Subject: [Condor-users] "Claimed Idle" state on XP execute nodes, sched still thinks they're running
Hi
We have a couple of flocked pools, with the submit machine being in one
pool and the execute XP boxes being in the other. We're seeing jobs
getting successfully matched and initiated, but after a while all the
jobs go into a "Claimed Idle" state on the execute nodes, whereas a
condor_q on the submit node gives their status as running. Is there a
way to automaticaly recover from this state?

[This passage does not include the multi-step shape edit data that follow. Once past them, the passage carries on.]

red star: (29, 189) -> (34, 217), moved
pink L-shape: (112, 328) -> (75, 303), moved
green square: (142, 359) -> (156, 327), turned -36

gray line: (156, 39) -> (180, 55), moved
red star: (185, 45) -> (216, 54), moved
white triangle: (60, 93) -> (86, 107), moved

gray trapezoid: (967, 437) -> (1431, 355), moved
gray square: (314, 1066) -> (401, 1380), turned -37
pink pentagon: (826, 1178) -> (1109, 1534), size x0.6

For example, here's a
snipped from the StartLog on one of the XP nodes when it changes state:
2/3 19:58:26 DaemonCore: Command received via UDP from host
<172.24.116.233:9500>
2/3 19:58:26 DaemonCore: received command 60001 (DC_PROCESSEXIT),
calling handler (HandleProcessExitCommand())

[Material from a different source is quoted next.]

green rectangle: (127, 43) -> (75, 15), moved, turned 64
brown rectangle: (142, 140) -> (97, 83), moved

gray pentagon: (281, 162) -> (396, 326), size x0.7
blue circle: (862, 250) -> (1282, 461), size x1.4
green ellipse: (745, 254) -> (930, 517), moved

2/3 19:58:26 Starter pid 3008 exited with status 4
2/3 19:58:26 State change: starter exited
2/3 19:58:26 Changing activity: Busy -> Idle
The StarterLog has:
2/3 19:58:26 condor_read(): recv() returned -1, errno = 10054, assuming
failure.
2/3 19:58:26 ERROR "Assertion ERROR on (result)" at line 270 in file
..\src\condor_starter.V6.1\NTsenders.C
This looks like a network error, e.g. packet loss, right? If so, why
doesn't the schedd pick up on this? This particular machine has been in
this state now for approximately 14 hours. Is there a setting we can
tweak on the submit node to make it aware of the situation more quickly?